■ Data excerpts
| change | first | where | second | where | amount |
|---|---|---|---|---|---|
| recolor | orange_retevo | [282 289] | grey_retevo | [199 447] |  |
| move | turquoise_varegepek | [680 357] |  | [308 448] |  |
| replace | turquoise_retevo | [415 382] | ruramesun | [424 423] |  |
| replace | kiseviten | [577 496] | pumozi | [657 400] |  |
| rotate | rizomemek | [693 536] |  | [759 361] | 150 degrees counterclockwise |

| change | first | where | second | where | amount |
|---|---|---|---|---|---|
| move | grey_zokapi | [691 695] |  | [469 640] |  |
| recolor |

==

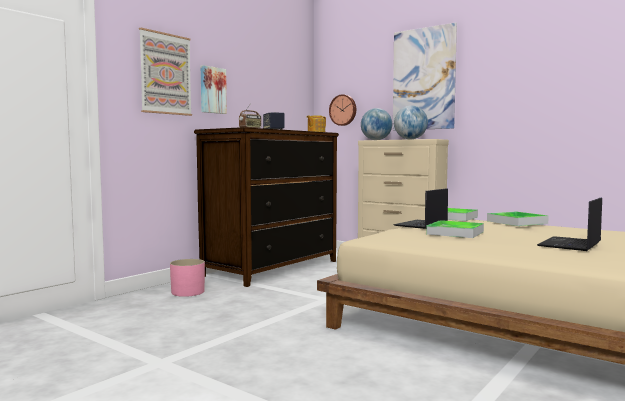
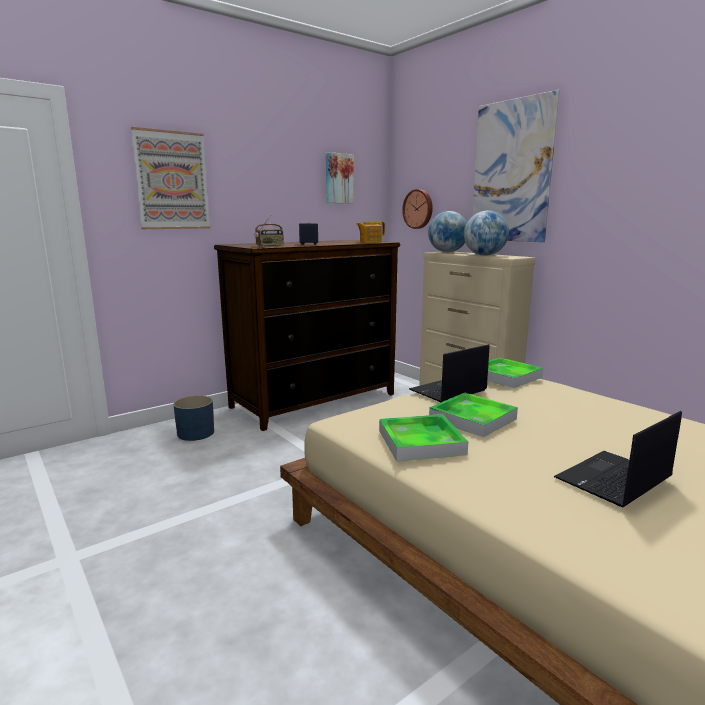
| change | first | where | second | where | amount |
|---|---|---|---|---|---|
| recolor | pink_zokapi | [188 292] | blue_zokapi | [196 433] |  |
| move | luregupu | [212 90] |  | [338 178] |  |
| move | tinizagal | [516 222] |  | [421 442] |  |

■ About this task
Would you print exactly, and only, the lines of the data above from the line with "recolor | orange_retevo" through the line with "replace | kiseviten", inclusive?

■ Task answer
| recolor | orange_retevo | [282 289] | grey_retevo | [199 447] |  |
| move | turquoise_varegepek | [680 357] |  | [308 448] |  |
| replace | turquoise_retevo | [415 382] | ruramesun | [424 423] |  |
| replace | kiseviten | [577 496] | pumozi | [657 400] |  |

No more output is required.